• Problèmes à résoudre:
1. Répondez aux questions suivantes à partir du texte sur Lance Armstrong et le Tour de France 2010, en marquant chaque réponse de la même lettre.
(a) Combien de temps Armstrong a-t-il perdu sur l'étape menant à Morzine-Avoriaz ?
(b) Selon son entraîneur, de quoi souffrait Contador lors du Critérium international ?
(c) Quel journal a rapporté, le mardi 13 juillet, que les autorités fédérales avaient cité plusieurs personnes à comparaître ?
2. Relevez toutes les personnes désignées par leur nom dans le texte sur Lance Armstrong et le Tour de France 2010.
3. Poursuivez le texte sur Lance Armstrong et le Tour de France 2010 à partir de sa dernière phrase.

• Texte fourni:
·····

Même pour ceux qui ne sont pas fans de Lance Armstrong, la huitième étape du Tour de France qui s’est déroulée dimanche 11 faisait peine à voir. Le pire était la façon qu’avaient ses coéquipiers, qui l’escortaient dans l’ascension et semblaient manifestement se retenir dans leur effort, de se retourner vers lui, avec l’air de lui dire «Vraiment? Tu ne peux pas aller plus vite?» Sur l’étape menant à Morzine-Avoriaz, durant laquelle Armstrong a violemment chuté puis glissé sur la route (0:03 sur cette vidéo amateur), le septuple vainqueur du Tour de France a perdu près de 12 minutes et vu s’envoler tout espoir d’endosser le maillot jaune.
Les choses n’étaient pas censées se dérouler de la sorte, surtout à en croire l’enthousiasme des médias américains, qui présentaient le tour 2010 comme un duel au sommet entre Armstrong et son ancien équipier et actuel rival, Alberto Contador. Le ton était pourtant donné depuis le mois de mars et le Critérium international. Contador avait connu une première journée affreuse, terminant une minute derrière le vainqueur. «Il n’est pas vraiment dans son assiette» avait expliqué son entraîneur, déclarant que Contador souffrait alors de multiples allergies. Mais il avait quand même terminé quatre minutes devant Armstrong.
Après cette compétition, Armstrong est tombé malade et a raté plusieurs courses; une chute l’a obligé à abandonner lors du tour de Californie, mettant un terme à l’une des étapes cruciales de sa préparation au tour de France. Et c’est à ce moment-là que Floyd Landis est sorti de son hibernation en réaffirmant qu’Armstrong et ses coéquipiers avaient remporté leurs titres grâce au dopage. Mardi 13 juillet, le New York Times a rapporté que les autorités fédérales avaient cité plusieurs personnes à comparaître afin de faire la lumière sur les assertions de Landis. (Le Daily News affirme que Trek Bicycle Corp, son ancien sponsor, ferait partie des destinataires de ces citations.)

·····

• Extrait de données:
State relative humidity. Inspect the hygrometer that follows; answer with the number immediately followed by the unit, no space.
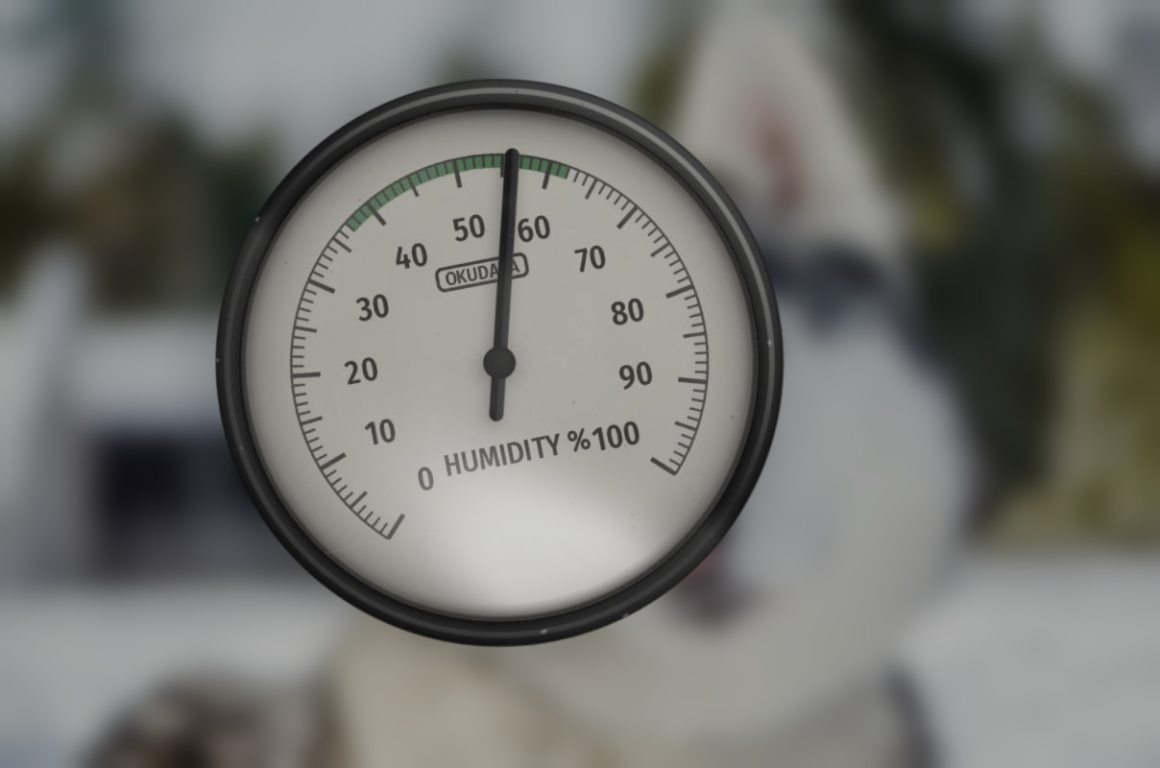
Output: 56%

·····

• Réponses dans l'ordre:
1.
(a) Près de 12 minutes.
(b) De multiples allergies.
(c) Le New York Times.

2.
Lance Armstrong
Alberto Contador
Floyd Landis

3.
Tour terminé
Au vu de ce début d’année calamiteux, il semblait évident que le Tour de France ne s’annonçait pas sous les meilleurs auspices pour Armstrong. Après un bon début, il s’est retrouvé à la peine sur les pavés de la troisième étape, perdant près d’une minute face à Contador. Puis vint la course de dimanche, si terrible que le Texan a déclaré à son issue que, pour lui, le Tour était «terminé». Armstrong venait d’apprendre, après des années de chance insolente, une leçon que ses adversaires ne connaissent que trop bien: «quand les choses vont mal sur le Tour de France, elles vont vraiment mal.»
Armstrong aurait très bien pu chuter en 1999 lorsque le Tour traversa le passage du Gois, recouvert à marée haute et donc glissant. Il aurait pu tomber avec Joseba Beloki en 2003 ou chuter de son vélo et finir dans un ravin, comme son directeur de course Johan Bruyneel quand il était coureur. Il aurait également pu descendre de son vélo et rejoindre la voiture de son équipe, comme son grand ennemi Greg LeMond, qui, en 1994 quitta le Tour et mit un terme à sa carrière sur une triste route de Normandie en pleine période de scandale de l’EPO. Mais malgré sa terrible journée de dimanche, Armstrong n’a tout de même pas laissé éclater son désespoir en ayant recours au geste le plus désespéré du coureur cycliste: le lancer de vélo.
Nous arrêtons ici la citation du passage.